▶ _What the task requires_: Your response should contain each line of the data that includes "Diego".
── Supplied records
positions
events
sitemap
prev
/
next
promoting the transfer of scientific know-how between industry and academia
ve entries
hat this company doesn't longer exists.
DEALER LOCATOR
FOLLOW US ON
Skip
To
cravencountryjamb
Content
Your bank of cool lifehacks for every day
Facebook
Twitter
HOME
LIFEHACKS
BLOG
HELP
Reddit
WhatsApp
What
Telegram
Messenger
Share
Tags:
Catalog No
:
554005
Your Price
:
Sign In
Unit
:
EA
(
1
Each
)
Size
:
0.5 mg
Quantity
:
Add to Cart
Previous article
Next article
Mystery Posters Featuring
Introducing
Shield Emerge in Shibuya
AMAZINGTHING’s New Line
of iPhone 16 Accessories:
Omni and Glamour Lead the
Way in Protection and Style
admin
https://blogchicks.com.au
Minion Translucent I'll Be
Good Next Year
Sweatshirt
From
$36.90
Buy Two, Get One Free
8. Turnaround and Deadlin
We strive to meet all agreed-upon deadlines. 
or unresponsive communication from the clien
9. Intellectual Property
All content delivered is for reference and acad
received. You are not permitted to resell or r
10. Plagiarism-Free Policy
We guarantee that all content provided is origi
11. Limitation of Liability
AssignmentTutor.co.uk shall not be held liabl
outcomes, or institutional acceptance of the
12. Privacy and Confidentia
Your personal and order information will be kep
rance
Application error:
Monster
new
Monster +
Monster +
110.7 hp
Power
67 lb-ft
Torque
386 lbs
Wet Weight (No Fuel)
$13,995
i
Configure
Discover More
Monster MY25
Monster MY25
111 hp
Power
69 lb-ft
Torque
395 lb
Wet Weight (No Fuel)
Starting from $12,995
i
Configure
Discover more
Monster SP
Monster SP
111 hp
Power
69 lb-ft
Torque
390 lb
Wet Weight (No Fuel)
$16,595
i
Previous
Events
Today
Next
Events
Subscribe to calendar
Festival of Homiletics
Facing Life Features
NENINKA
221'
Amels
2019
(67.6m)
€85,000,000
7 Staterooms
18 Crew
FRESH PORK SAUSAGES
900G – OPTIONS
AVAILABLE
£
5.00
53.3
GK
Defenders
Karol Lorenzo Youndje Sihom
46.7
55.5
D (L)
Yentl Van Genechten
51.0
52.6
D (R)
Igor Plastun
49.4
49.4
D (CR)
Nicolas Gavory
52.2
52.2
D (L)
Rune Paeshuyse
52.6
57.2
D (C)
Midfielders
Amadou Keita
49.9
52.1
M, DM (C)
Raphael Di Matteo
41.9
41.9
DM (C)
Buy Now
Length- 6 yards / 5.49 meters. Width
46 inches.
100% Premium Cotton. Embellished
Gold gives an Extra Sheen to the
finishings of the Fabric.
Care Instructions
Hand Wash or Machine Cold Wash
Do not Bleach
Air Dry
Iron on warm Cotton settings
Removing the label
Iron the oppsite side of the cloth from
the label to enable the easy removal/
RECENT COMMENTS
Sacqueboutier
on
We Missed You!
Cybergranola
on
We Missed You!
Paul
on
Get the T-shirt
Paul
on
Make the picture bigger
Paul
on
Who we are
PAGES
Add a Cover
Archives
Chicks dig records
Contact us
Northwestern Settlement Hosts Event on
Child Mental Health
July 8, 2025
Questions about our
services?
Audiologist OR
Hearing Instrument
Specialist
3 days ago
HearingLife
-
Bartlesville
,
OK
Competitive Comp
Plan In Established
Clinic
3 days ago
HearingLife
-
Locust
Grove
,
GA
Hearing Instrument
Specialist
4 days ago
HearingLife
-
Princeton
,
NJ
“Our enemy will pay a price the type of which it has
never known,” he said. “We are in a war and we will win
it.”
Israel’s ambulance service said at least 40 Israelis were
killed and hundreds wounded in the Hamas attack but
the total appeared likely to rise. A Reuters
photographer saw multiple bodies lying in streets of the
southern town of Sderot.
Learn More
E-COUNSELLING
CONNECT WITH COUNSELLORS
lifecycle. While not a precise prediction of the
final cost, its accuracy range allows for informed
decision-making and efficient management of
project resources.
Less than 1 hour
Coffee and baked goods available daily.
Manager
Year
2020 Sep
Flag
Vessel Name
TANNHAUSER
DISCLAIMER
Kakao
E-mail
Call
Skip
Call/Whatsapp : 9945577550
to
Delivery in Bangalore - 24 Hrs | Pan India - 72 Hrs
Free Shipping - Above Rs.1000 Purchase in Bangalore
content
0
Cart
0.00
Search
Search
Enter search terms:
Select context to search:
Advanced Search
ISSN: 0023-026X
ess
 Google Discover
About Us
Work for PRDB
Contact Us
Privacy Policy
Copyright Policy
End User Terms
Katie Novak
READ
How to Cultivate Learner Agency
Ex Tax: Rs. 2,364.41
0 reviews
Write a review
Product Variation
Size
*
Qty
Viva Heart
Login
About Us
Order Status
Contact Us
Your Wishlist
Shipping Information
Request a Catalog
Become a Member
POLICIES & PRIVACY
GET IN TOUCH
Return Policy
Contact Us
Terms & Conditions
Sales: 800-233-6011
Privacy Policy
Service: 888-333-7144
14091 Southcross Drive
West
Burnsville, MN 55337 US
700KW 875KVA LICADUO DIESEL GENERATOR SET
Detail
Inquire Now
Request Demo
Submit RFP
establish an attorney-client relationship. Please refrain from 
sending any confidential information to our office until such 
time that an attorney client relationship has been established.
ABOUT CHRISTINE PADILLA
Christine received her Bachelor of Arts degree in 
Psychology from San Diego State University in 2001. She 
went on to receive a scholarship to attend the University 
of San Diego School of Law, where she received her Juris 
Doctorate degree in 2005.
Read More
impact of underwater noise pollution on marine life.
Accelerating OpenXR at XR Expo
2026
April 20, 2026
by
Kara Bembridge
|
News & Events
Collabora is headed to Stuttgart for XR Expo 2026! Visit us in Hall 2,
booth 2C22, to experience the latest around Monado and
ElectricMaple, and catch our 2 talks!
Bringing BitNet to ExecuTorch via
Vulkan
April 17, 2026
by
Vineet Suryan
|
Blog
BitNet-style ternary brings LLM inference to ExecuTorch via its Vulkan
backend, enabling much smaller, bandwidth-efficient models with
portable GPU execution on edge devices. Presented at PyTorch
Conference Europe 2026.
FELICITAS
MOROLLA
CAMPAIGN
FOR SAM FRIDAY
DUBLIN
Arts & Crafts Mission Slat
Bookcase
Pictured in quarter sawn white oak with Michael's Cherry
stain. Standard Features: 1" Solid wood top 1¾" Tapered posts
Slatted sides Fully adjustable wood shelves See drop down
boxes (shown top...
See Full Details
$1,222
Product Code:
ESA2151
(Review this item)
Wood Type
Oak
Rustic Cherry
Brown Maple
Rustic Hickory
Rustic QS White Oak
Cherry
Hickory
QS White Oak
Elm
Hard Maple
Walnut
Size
────
▶ _Exercise answer_:
Psychology from San Diego State University in 2001. She 
of San Diego School of Law, where she received her Juris 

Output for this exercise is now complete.